There is a significant amount of variation in the management of pediatric solid organ injury. This is well documented between adult and pediatric trauma centers in t, but also apparently between centers in different countries. A poster from a Japanese group in Okinawa Japan will be presented this week detailing the relationship between contrast extravasation after spleen or liver injury and pseudoaneurysm formation.
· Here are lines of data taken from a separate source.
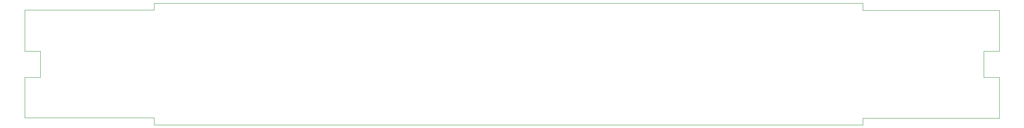
<source format=gbr>
%TF.GenerationSoftware,KiCad,Pcbnew,(6.0.1-0)*%
%TF.CreationDate,2022-03-26T13:21:43+01:00*%
%TF.ProjectId,Blokkendoos_binnenverlichting,426c6f6b-6b65-46e6-946f-6f735f62696e,rev?*%
%TF.SameCoordinates,Original*%
%TF.FileFunction,Profile,NP*%
%FSLAX46Y46*%
G04 Gerber Fmt 4.6, Leading zero omitted, Abs format (unit mm)*
G04 Created by KiCad (PCBNEW (6.0.1-0)) date 2022-03-26 13:21:43*
%MOMM*%
%LPD*%
G01*
G04 APERTURE LIST*
%TA.AperFunction,Profile*%
%ADD10C,0.100000*%
%TD*%
G04 APERTURE END LIST*
D10*
X76454450Y-139954000D02*
X226822000Y-139954000D01*
X49022000Y-124206000D02*
X48989100Y-115430000D01*
X76453550Y-138430000D02*
X76454450Y-139954000D01*
X255810000Y-138500000D02*
X226822000Y-138500000D01*
X255810000Y-115500000D02*
X226822000Y-115500000D01*
X49022000Y-129794000D02*
X48989100Y-138430000D01*
X76454450Y-113954000D02*
X76453550Y-115430000D01*
X255778000Y-129794000D02*
X255810000Y-138500000D01*
X252476000Y-129794000D02*
X255778000Y-129794000D01*
X49022000Y-124206000D02*
X52324000Y-124206000D01*
X76453550Y-115430000D02*
X48989100Y-115430000D01*
X226822000Y-138500000D02*
X226822000Y-139954000D01*
X226822000Y-115500000D02*
X226822000Y-113954000D01*
X255778000Y-124206000D02*
X252476000Y-124206000D01*
X252476000Y-124206000D02*
X252476000Y-129794000D01*
X52324000Y-129794000D02*
X49022000Y-129794000D01*
X52324000Y-124206000D02*
X52324000Y-129794000D01*
X255810000Y-115500000D02*
X255778000Y-124206000D01*
X226822000Y-113954000D02*
X76454450Y-113954000D01*
X76453550Y-138430000D02*
X48989100Y-138430000D01*
M02*

</source>
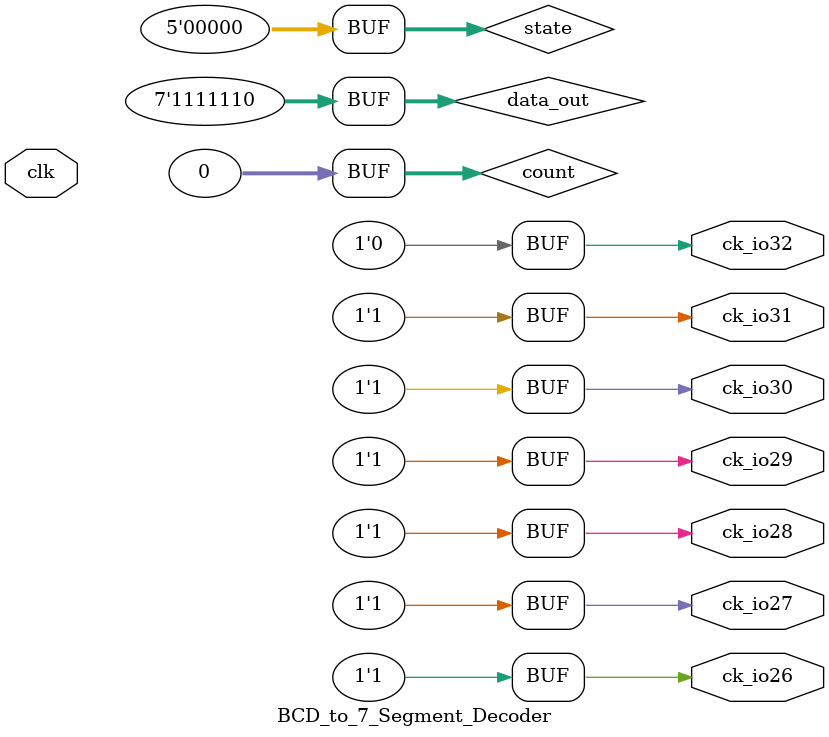
<source format=v>
`timescale 1ns / 1ns


module BCD_to_7_Segment_Decoder(
                                input clk,
                                output wire ck_io26,        // C
                                output wire ck_io27,        // D
                                output wire ck_io28,        // E
                                output wire ck_io29,        // B
                                output wire ck_io30,        // A
                                output wire ck_io31,        // F
                                output wire ck_io32         // G
                                );
                                
    /*
    In Order Pins:
        A = ck_io30
        B = ck_io29
        C = ck_io26
        D = ck_io27
        E = ck_io28
        F = ck_io31
        G = ck_io32
    */
    
    // State Declarations
    localparam [3:0] STATE0 = 4'b0000,
                     STATE1 = 4'b0001,
                     STATE2 = 4'b0010,
                     STATE3 = 4'b0011,
                     STATE4 = 4'b0100,
                     STATE5 = 4'b0101,
                     STATE6 = 4'b0110,
                     STATE7 = 4'b0111,
                     STATE8 = 4'b1000,
                     STATE9 = 4'b1001;
                     
    reg [31:0] count = 0;
    reg [6:0] data_out = 0;      // Data to display on the 7 segment display
    
    reg [4:0] state = STATE0;    // State Register
    
    // Assign the corresponding digit to data_out
    assign {ck_io30, ck_io29, ck_io26, ck_io27, ck_io28, ck_io31, ck_io32} = data_out;
                                
    assign {ck_io30, ck_io29, ck_io26, ck_io27, ck_io28, ck_io31, ck_io32} = 7'b1111110;    // Number 0
    
    // assign {ck_io30, ck_io29, ck_io26, ck_io27, ck_io28, ck_io31, ck_io32} = 7'b0110000;    // Number 1
    
    // assign {ck_io30, ck_io29, ck_io26, ck_io27, ck_io28, ck_io31, ck_io32} = 7'b1101101;    // Number 2
    
    // assign {ck_io30, ck_io29, ck_io26, ck_io27, ck_io28, ck_io31, ck_io32} = 7'b1111001;    // Number 3
    
    // assign {ck_io30, ck_io29, ck_io26, ck_io27, ck_io28, ck_io31, ck_io32} = 7'b0110011;    // Number 4
    
    // assign {ck_io30, ck_io29, ck_io26, ck_io27, ck_io28, ck_io31, ck_io32} = 7'b1011011;    // Number 5
    
    // assign {ck_io30, ck_io29, ck_io26, ck_io27, ck_io28, ck_io31, ck_io32} = 7'b1011111;    // Number 6
    
    // assign {ck_io30, ck_io29, ck_io26, ck_io27, ck_io28, ck_io31, ck_io32} = 7'b1110000;    // Number 7
    
    // assign {ck_io30, ck_io29, ck_io26, ck_io27, ck_io28, ck_io31, ck_io32} = 7'b1111111;    // Number 8

    // assign {ck_io30, ck_io29, ck_io26, ck_io27, ck_io28, ck_io31, ck_io32} = 7'b1111011;    // Number 9
    
endmodule




</source>
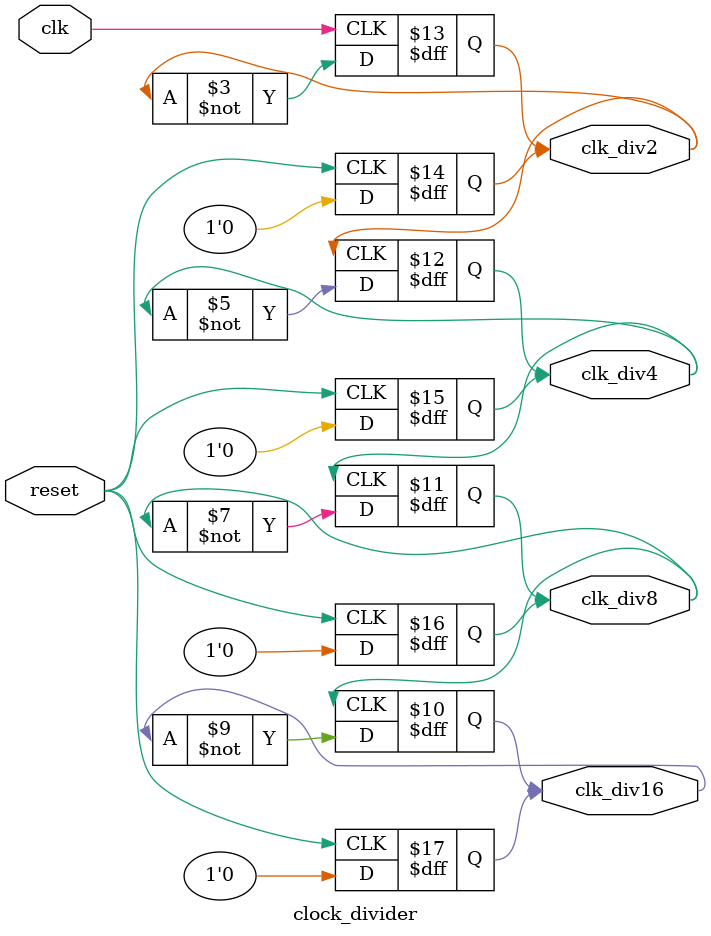
<source format=v>
`timescale 1ns/1ps


/*
A clock divider in Verilog, using the cascading
flip-flop method.
*/

module clock_divider(
  input clk,
  input reset,
  output reg clk_div2,
  output reg clk_div4,
  output reg clk_div8,
  output reg clk_div16
);

  // simple ripple clock divider
  always @(posedge reset)
  begin
     clk_div2 <= 0;
     clk_div4 <= 0;
     clk_div8 <= 0;
     clk_div16 <= 0;
  end
  
  always @(posedge clk)
    clk_div2 <= ~clk_div2;

  always @(posedge clk_div2)
    clk_div4 <= ~clk_div4;

  always @(posedge clk_div4)
    clk_div8 <= ~clk_div8;

  always @(posedge clk_div8)
    clk_div16 <= ~clk_div16;

endmodule

</source>
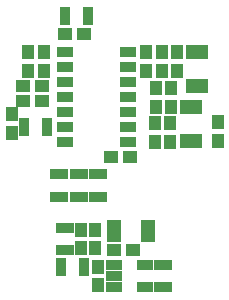
<source format=gbp>
G04*
G04 #@! TF.GenerationSoftware,Altium Limited,Altium Designer,22.10.1 (41)*
G04*
G04 Layer_Color=128*
%FSLAX44Y44*%
%MOMM*%
G71*
G04*
G04 #@! TF.SameCoordinates,FF558BA5-466A-4189-8B58-D4AB7027BDE0*
G04*
G04*
G04 #@! TF.FilePolarity,Positive*
G04*
G01*
G75*
%ADD21R,0.9540X1.5540*%
%ADD22R,1.2192X1.0414*%
%ADD27R,1.5540X0.9540*%
%ADD30R,1.0414X1.2192*%
%ADD219R,1.4340X0.8340*%
%ADD220R,1.8540X1.1540*%
%ADD221R,1.1540X1.8540*%
%ADD222R,1.3540X0.8540*%
D21*
X737635Y168732D02*
D03*
X756635D02*
D03*
X769000Y50500D02*
D03*
X788000D02*
D03*
X791414Y262636D02*
D03*
X772414D02*
D03*
D22*
X736998Y203000D02*
D03*
X753000D02*
D03*
X736998Y191000D02*
D03*
X753000D02*
D03*
X827000Y143000D02*
D03*
X810998D02*
D03*
X829501Y64500D02*
D03*
X813499D02*
D03*
X772400Y247396D02*
D03*
X788402D02*
D03*
D27*
X766826Y109500D02*
D03*
Y128500D02*
D03*
X783590Y109626D02*
D03*
Y128626D02*
D03*
X800100D02*
D03*
Y109626D02*
D03*
X855218Y33020D02*
D03*
Y52020D02*
D03*
X771906Y83566D02*
D03*
Y64566D02*
D03*
D30*
X841000Y215998D02*
D03*
Y232000D02*
D03*
X854000Y215998D02*
D03*
Y232000D02*
D03*
X867000D02*
D03*
Y215998D02*
D03*
X861868Y201931D02*
D03*
Y185929D02*
D03*
X848868Y185928D02*
D03*
Y201930D02*
D03*
X861360Y155956D02*
D03*
Y171958D02*
D03*
X848360Y155956D02*
D03*
Y171958D02*
D03*
X785468Y65835D02*
D03*
Y81837D02*
D03*
X797968Y65835D02*
D03*
Y81837D02*
D03*
X800000Y34498D02*
D03*
Y50500D02*
D03*
X726967Y179749D02*
D03*
Y163747D02*
D03*
X741000Y232002D02*
D03*
Y216000D02*
D03*
X754000Y232000D02*
D03*
Y215998D02*
D03*
X901700Y157099D02*
D03*
Y173101D02*
D03*
D219*
X772400Y155900D02*
D03*
Y168600D02*
D03*
Y181300D02*
D03*
Y194000D02*
D03*
Y206700D02*
D03*
Y219400D02*
D03*
Y232100D02*
D03*
X825600Y155900D02*
D03*
Y168600D02*
D03*
Y181300D02*
D03*
Y194000D02*
D03*
Y206700D02*
D03*
Y219400D02*
D03*
Y232100D02*
D03*
D220*
X884000Y203000D02*
D03*
Y232000D02*
D03*
X878920Y186000D02*
D03*
Y157000D02*
D03*
D221*
X813500Y80500D02*
D03*
X842500D02*
D03*
D222*
X814000Y33000D02*
D03*
Y42500D02*
D03*
Y52000D02*
D03*
X840000D02*
D03*
Y33000D02*
D03*
M02*

</source>
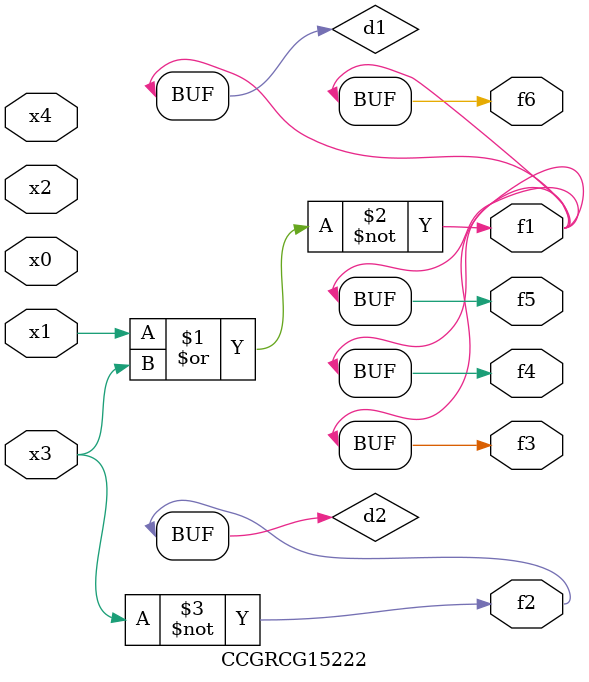
<source format=v>
module CCGRCG15222(
	input x0, x1, x2, x3, x4,
	output f1, f2, f3, f4, f5, f6
);

	wire d1, d2;

	nor (d1, x1, x3);
	not (d2, x3);
	assign f1 = d1;
	assign f2 = d2;
	assign f3 = d1;
	assign f4 = d1;
	assign f5 = d1;
	assign f6 = d1;
endmodule

</source>
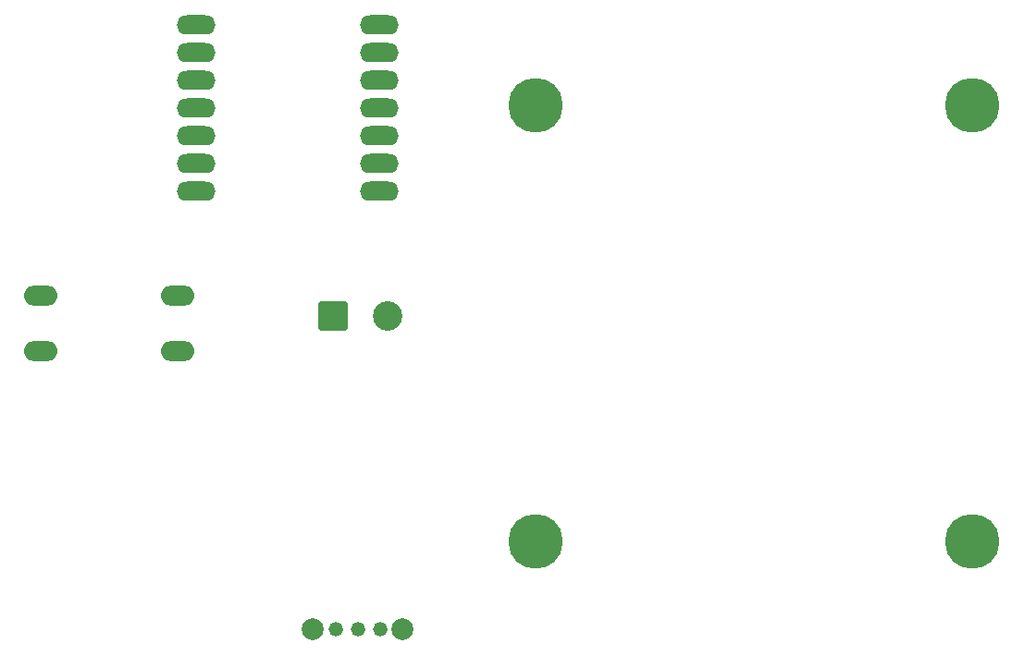
<source format=gbr>
%TF.GenerationSoftware,KiCad,Pcbnew,7.0.9*%
%TF.CreationDate,2024-02-04T13:50:24-08:00*%
%TF.ProjectId,Sensing Device,53656e73-696e-4672-9044-65766963652e,rev?*%
%TF.SameCoordinates,Original*%
%TF.FileFunction,Soldermask,Bot*%
%TF.FilePolarity,Negative*%
%FSLAX46Y46*%
G04 Gerber Fmt 4.6, Leading zero omitted, Abs format (unit mm)*
G04 Created by KiCad (PCBNEW 7.0.9) date 2024-02-04 13:50:24*
%MOMM*%
%LPD*%
G01*
G04 APERTURE LIST*
G04 Aperture macros list*
%AMRoundRect*
0 Rectangle with rounded corners*
0 $1 Rounding radius*
0 $2 $3 $4 $5 $6 $7 $8 $9 X,Y pos of 4 corners*
0 Add a 4 corners polygon primitive as box body*
4,1,4,$2,$3,$4,$5,$6,$7,$8,$9,$2,$3,0*
0 Add four circle primitives for the rounded corners*
1,1,$1+$1,$2,$3*
1,1,$1+$1,$4,$5*
1,1,$1+$1,$6,$7*
1,1,$1+$1,$8,$9*
0 Add four rect primitives between the rounded corners*
20,1,$1+$1,$2,$3,$4,$5,0*
20,1,$1+$1,$4,$5,$6,$7,0*
20,1,$1+$1,$6,$7,$8,$9,0*
20,1,$1+$1,$8,$9,$2,$3,0*%
G04 Aperture macros list end*
%ADD10O,3.556000X1.778000*%
%ADD11RoundRect,0.250001X-1.099999X-1.099999X1.099999X-1.099999X1.099999X1.099999X-1.099999X1.099999X0*%
%ADD12C,2.700000*%
%ADD13O,3.048000X1.850000*%
%ADD14C,1.320800*%
%ADD15C,2.006600*%
%ADD16C,5.000000*%
G04 APERTURE END LIST*
D10*
%TO.C,U1*%
X78994000Y-42672000D03*
X78994000Y-45212000D03*
X78994000Y-47752000D03*
X78994000Y-50292000D03*
X78994000Y-52832000D03*
X78994000Y-55372000D03*
X78994000Y-57912000D03*
X95758000Y-42672000D03*
X95758000Y-45212000D03*
X95758000Y-47752000D03*
X95758000Y-50292000D03*
X95758000Y-52832000D03*
X95758000Y-55372000D03*
X95758000Y-57912000D03*
%TD*%
D11*
%TO.C,J1*%
X91520000Y-69342000D03*
D12*
X96520000Y-69342000D03*
%TD*%
D13*
%TO.C,SW1*%
X64760000Y-67500000D03*
X77260000Y-67500000D03*
X64760000Y-72500000D03*
X77260000Y-72500000D03*
%TD*%
D14*
%TO.C,SW2*%
X91764099Y-98044000D03*
X93764100Y-98044000D03*
X95764101Y-98044000D03*
D15*
X89662000Y-98044000D03*
X97866200Y-98044000D03*
%TD*%
D16*
%TO.C,J2*%
X110000000Y-50000000D03*
X150000000Y-50000000D03*
X110000000Y-90000000D03*
X150000000Y-90000000D03*
%TD*%
M02*

</source>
In adults, the general rule is that pseudoaneurysms just about anywhere slowly enlarge and eventually rupture. This group sought to define this relationship in the pediatric age group. They performed a multi-center observational study of retrospectively enrolled children, defined as age 16 and less. Those who had contrast extravasation on initial CT were monitored for later pseudoaneurysm formation.

Here are the factoids:

  • 236 patients were enrolled across 10 participating centers, with about two-thirds having liver injury and the remainder with splenic injury
  • 80% of patients underwent followup CT scan (!!)
  • 33 patients (15%) underwent angiography (!!!!)
  • 17 patients with CT scan (2%) had pseudoaneurysm formation and 4 of them had a delayed rupture
  • Overall, pseudoaneurysms occurred in 29% of those with contrast extravasation and 5% without extravasation
  • The authors concluded that contrast extravasation was significantly associated with pseudoaneurysm formation after adjusting for variables such as ISS, injury grade, and degree of hemoperitoneum

Bottom line: This is an abstract, so a lot is missing. What was the age distribution, especially among those who underwent angiography? Was the data skewed by a predominantly teenage population, whose organs behave more like adults? The abstract answers a question but ignores the clinical significance.

For those trauma professionals who routinely care for pediatric patients, you know that contrast extravasation in children doesn’t act like its adult counterpart. Kids seldom decompensate, and for those who are mistakenly taken for angiography, the extravasation is frequently gone. The authors even admitted in the conclusion that aggressive screening and treatment for pseudoaneurysm was carried out.

The real question is, what is the significance of a solid organ pseudoaneurysm in children? Based on my clinical experience and reading of the US literature, not much. Of course, there is a gray zone as children move into adulthood in the early to mid-teens. But this does not warrant re-scanning and there should be no routine angiography in this age group. Contrast extravasation in pediatric patients warrants close observation for a period of time. But intervention should only be considered in those who behave clinically like they have ongoing bleeding. 

Reference: Association between contrast extravasation on CT scan and pseudoaneurysm in pediatric blunt splenic and hepatic injury: a multi-institutional observational study. Poster 31, AAST 2018.